Выбранный отрывок:
| 
		
		
		|  | 
					
					|  |  
						|  |  
						| 
								
									| Последнее обновление: №1, 2019 г.
  Библиотека, журналы  ( журналы )
 |  
									|  | ГРУППОВОЙ ПОРТРЕТ№4, 2003
 Анна Кузнецова ЖЕНСКИЙ ВОПРОС Бывает, развернешь толстый журнал на разделе с обещающим названием “Поэзия” — и наткнешься:
 
 
 Мой звездный пояс стянут туго.
 
 Иду, в ресницах пламень скрыв,
 
 Но в феврале осталась вьюга.
 
 Июнь! В шиповнике обрыв...
 
 
 А то откроешь книжку с обещающим подзаголовком “Поэтический сборник” — и не успеешь захлопнуть. Прольется:
 
 
 На первый взгляд я нежная,
 
 Наивная и хрупкая,
 
 Как заводь, безмятежная,
 
 Кажусь ручной голубкою...
 
 
 
 Но скинь завесу сладкую —
 
 Я, как шиповник, дикая.
 
 Для большинства загадка я
 
 Коварно-многоликая.
 
 
 Ну и т.д.
 
 Подписать такие стихи можно любым женским именем — слова народные. Женские народные, так как без женщины народ неполный. То в кокошники, то в скуфейки, то в вечерние платья рядится этот болтливый народ, вещaґя — что ли, права не имеет? — из тонн “поэтических сборников” слаженным хором:
 
 
 Время — раны все залечит!
 
 Друг мой милый, не горюй.
 
 Остудил прохладный вечер
 
 Полыхавшую зарю...
 
 
 
 Скажешь ты, что я погасла, —
 
 Нет! Горю еще, горю —
 
 Как в лампадке Божьей масло.

Суть задания:
Подхватите статью о женской поэзии и продолжите ее сразу после последней строки. Дальше идет материал из другого источника.

Отрывки из материала:
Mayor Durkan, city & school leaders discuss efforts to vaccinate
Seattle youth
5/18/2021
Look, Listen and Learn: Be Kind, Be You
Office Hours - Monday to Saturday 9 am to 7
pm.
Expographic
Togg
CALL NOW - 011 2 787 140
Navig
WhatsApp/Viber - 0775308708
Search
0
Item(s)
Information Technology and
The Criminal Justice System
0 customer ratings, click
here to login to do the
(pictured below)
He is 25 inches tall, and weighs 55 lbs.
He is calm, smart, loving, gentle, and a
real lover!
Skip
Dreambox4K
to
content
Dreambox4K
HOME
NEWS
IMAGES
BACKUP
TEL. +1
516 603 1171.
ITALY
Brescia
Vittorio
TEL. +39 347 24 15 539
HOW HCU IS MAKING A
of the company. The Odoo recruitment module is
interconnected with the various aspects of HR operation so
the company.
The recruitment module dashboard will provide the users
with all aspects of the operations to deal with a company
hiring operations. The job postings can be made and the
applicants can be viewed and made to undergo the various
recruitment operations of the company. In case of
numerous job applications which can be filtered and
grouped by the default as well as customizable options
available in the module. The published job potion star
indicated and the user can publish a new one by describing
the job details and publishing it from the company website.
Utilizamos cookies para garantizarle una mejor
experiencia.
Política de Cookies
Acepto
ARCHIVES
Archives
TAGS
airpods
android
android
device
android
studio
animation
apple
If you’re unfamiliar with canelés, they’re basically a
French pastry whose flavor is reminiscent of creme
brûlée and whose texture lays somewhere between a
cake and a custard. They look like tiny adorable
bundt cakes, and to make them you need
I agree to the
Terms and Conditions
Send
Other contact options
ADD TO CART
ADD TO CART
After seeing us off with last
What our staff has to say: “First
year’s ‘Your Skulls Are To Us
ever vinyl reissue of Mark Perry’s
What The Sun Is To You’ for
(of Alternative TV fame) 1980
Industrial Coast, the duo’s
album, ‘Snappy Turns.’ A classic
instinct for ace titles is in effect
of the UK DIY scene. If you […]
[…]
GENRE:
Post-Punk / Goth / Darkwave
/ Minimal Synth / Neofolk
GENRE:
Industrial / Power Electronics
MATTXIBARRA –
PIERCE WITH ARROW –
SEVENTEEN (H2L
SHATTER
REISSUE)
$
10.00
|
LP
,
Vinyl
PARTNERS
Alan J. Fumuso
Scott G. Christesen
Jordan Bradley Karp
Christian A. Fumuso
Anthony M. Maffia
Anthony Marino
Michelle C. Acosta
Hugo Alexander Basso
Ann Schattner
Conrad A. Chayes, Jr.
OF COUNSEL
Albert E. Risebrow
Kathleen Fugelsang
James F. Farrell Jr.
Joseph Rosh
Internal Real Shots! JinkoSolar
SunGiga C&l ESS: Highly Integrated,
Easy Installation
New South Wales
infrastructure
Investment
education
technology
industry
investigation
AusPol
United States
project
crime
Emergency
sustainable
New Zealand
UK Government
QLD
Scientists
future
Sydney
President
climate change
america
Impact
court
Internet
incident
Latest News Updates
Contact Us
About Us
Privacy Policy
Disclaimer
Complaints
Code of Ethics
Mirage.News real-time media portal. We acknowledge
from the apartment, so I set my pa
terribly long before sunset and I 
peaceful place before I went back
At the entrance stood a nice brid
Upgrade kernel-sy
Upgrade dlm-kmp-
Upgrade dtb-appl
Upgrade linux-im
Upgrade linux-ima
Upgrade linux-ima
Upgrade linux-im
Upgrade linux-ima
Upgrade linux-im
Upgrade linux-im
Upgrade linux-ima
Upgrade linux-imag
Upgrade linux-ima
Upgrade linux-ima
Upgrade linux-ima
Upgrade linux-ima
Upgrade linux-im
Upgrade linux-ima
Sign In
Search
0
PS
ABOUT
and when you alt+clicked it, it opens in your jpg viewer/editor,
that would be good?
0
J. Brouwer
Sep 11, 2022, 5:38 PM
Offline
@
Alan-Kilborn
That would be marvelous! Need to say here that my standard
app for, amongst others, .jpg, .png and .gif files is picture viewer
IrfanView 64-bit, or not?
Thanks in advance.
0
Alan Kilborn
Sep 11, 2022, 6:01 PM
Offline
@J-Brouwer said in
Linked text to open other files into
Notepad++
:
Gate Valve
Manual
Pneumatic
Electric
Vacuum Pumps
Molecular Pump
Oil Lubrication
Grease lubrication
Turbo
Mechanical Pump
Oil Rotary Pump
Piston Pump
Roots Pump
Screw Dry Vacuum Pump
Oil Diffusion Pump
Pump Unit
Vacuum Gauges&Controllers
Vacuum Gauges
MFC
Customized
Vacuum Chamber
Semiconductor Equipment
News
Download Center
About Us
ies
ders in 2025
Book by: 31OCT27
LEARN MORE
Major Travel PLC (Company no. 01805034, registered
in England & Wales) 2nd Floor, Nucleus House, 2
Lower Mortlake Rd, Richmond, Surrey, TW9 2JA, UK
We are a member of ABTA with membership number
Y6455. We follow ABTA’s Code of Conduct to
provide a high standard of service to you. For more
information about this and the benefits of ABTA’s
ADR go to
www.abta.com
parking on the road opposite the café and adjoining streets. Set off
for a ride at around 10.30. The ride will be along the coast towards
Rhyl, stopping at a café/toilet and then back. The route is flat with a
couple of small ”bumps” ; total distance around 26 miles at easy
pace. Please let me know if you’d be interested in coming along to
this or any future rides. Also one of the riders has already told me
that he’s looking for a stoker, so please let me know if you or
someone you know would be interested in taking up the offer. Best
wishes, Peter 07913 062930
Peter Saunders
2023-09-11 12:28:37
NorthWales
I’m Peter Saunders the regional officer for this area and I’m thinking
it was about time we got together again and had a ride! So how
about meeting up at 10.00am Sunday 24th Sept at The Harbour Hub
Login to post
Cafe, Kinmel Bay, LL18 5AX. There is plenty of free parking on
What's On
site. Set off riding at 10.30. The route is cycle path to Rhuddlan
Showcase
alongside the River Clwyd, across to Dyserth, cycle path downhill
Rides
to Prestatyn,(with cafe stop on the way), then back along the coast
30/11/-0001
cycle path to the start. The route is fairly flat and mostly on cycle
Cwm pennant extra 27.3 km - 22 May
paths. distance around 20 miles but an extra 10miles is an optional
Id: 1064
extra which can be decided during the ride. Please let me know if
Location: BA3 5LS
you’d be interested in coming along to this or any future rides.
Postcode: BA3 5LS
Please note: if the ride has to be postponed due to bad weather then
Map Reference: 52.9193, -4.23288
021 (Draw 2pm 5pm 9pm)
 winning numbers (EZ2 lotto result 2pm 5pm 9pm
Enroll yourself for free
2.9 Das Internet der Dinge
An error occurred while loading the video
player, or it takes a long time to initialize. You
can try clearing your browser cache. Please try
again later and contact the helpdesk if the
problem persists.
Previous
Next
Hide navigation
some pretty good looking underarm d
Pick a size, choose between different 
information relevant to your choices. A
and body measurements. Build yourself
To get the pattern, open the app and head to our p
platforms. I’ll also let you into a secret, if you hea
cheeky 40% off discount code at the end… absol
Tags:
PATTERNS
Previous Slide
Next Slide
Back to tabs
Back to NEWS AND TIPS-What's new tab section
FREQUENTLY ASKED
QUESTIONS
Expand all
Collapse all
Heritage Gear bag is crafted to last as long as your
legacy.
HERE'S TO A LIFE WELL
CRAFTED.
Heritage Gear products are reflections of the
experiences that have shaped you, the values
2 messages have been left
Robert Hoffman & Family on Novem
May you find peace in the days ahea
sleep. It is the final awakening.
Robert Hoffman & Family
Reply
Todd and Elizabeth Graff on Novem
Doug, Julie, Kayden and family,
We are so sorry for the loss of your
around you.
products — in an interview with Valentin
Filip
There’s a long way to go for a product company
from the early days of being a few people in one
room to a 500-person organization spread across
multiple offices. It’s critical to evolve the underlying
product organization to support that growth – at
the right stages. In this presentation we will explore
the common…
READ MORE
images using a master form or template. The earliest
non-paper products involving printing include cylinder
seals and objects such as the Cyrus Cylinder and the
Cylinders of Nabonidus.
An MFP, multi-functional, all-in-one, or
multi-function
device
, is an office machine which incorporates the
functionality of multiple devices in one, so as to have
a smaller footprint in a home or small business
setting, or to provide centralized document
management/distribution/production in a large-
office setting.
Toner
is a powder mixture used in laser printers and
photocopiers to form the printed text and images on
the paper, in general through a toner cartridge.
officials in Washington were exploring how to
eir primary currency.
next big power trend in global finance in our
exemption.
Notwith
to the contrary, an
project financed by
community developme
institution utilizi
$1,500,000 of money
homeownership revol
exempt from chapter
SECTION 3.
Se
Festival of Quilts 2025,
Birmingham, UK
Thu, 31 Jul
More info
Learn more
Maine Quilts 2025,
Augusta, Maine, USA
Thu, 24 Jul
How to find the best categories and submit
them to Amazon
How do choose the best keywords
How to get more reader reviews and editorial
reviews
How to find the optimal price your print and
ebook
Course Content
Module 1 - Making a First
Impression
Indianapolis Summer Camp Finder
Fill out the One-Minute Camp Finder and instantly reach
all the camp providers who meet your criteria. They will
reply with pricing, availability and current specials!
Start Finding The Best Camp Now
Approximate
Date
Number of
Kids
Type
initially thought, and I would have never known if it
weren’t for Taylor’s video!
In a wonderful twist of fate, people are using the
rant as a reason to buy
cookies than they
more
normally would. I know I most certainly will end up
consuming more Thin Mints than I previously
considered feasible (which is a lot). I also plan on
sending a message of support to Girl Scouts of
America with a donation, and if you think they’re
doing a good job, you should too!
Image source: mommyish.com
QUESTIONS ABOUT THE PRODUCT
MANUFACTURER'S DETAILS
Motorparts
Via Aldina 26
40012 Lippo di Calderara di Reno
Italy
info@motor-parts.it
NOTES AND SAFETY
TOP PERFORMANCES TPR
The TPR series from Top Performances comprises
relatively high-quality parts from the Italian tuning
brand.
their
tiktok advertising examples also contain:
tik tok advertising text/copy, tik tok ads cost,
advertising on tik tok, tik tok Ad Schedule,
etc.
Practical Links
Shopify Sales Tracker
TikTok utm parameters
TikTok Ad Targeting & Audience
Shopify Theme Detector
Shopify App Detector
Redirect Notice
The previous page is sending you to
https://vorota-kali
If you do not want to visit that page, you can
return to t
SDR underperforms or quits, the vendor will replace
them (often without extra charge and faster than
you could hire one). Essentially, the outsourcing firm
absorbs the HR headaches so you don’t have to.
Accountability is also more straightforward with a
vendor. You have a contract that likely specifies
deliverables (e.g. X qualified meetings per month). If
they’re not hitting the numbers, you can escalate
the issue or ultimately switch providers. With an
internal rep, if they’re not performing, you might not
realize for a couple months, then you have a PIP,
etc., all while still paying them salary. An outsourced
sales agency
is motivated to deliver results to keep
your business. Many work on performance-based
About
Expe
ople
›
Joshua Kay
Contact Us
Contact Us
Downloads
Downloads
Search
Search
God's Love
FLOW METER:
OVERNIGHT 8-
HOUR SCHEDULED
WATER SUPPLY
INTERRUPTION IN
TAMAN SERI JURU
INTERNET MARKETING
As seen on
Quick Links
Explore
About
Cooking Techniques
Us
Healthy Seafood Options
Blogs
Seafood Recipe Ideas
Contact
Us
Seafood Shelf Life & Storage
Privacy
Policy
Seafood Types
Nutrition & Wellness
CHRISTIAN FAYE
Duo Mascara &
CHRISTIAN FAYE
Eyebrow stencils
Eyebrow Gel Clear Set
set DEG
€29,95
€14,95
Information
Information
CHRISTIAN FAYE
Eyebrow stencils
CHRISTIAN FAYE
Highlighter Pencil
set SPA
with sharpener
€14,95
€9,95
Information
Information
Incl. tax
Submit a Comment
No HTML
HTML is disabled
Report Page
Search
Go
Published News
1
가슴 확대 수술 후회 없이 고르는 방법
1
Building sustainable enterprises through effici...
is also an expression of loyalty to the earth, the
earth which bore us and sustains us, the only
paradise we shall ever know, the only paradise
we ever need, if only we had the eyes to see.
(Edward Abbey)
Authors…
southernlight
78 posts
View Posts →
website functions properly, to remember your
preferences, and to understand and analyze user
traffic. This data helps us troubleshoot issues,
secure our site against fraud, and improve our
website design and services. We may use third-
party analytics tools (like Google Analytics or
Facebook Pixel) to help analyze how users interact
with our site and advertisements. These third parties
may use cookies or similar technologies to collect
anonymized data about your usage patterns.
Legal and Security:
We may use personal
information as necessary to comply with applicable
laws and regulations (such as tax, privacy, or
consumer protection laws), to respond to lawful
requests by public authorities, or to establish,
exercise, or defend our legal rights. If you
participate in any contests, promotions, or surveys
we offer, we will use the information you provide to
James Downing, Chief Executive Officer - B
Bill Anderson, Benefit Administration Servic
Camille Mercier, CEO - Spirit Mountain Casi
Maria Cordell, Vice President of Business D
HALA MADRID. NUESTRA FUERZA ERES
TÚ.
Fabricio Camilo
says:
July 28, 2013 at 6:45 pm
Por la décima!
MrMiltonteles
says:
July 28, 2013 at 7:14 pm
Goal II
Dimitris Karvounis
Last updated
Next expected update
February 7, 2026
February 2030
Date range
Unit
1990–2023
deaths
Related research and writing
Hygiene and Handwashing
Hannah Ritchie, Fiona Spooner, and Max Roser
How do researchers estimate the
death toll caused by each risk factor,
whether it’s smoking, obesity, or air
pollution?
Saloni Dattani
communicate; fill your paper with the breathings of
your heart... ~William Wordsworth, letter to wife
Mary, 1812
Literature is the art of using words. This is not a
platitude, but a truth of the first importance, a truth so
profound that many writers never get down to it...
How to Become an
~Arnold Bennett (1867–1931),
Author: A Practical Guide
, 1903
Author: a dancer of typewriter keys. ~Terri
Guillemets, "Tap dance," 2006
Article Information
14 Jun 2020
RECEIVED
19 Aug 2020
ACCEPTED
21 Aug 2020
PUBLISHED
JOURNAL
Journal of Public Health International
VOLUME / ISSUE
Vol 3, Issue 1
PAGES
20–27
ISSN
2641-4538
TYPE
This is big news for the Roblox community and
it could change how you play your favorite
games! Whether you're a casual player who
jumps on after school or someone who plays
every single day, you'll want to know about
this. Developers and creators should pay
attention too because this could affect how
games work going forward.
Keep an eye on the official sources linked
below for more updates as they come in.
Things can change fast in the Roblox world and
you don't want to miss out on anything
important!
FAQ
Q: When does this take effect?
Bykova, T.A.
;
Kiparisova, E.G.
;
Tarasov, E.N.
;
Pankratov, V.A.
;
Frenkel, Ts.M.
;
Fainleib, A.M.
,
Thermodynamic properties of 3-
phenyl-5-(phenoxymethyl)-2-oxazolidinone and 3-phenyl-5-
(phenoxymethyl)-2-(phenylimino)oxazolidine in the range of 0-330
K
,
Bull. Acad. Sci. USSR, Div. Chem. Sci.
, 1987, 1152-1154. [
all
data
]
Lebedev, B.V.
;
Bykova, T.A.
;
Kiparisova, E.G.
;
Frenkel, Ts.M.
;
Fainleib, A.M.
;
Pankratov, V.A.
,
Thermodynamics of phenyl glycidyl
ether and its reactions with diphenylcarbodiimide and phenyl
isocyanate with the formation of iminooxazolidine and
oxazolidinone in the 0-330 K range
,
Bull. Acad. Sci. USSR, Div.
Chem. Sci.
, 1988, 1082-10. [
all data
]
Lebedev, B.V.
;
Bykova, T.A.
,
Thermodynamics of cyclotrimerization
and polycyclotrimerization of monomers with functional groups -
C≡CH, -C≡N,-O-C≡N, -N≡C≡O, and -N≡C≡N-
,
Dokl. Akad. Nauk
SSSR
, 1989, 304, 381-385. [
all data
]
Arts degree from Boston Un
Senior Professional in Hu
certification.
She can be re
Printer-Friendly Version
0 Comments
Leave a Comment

Ответ к заданию:
 Друг мой милый, не горюй!
 
 
 У этого народа, осознавшего себя общностью не так давно, история и мифология сложились как-то одномоментно. Корпус мифов о Поэтессе Серебряного века, собранных М.Гаспаровым, О.Кушлиной и Т.Никольской в антологию “Сто одна поэтесса Серебряного века”, изданную в 2000-м году в Санкт-Петербурге, можно, пожалуй, отнести к героическому периоду этой мифологии. Тогда, в начале ХХ века, массовому женскому стихописанию способствовал небывало возросший интерес культуры в целом ко всему женскому — как к новому, неведомому. Женственность стала центральным культом Серебряного века, у нее было свое божество — соловьевская София; были жрецы — поэты-младосимволисты; была и легендарная история — обращение богини в Незнакомку, даму полусвета; и современная история — вдруг в каждой из реальных “незнакомок” проступили черты богинь...
 
 О поэтессах бурно спорили литературные критики. Максимилиан Волошин: “женщина глубже и подробнее чувствует самое себя, чем мужчина, и это сказывается в ее поэзии”, “женщина сама не творит языка, и поэтому в те эпохи, когда идет творчество элементов речи, она безмолвствует. Но когда язык создан, она может выразить на нем и найти слова для оттенков менее уловимых, чем способен на это мужчина. Женская лирика глубже. Но она менее индивидуальна. Это гораздо больше лирика рода, а не лирика личности”. Николай Новинский: “Они говорят о том же, о чем и другие поэты, может быть, иногда по-женски лиричнее и мягче, иногда — по-женски слабо и неумело”.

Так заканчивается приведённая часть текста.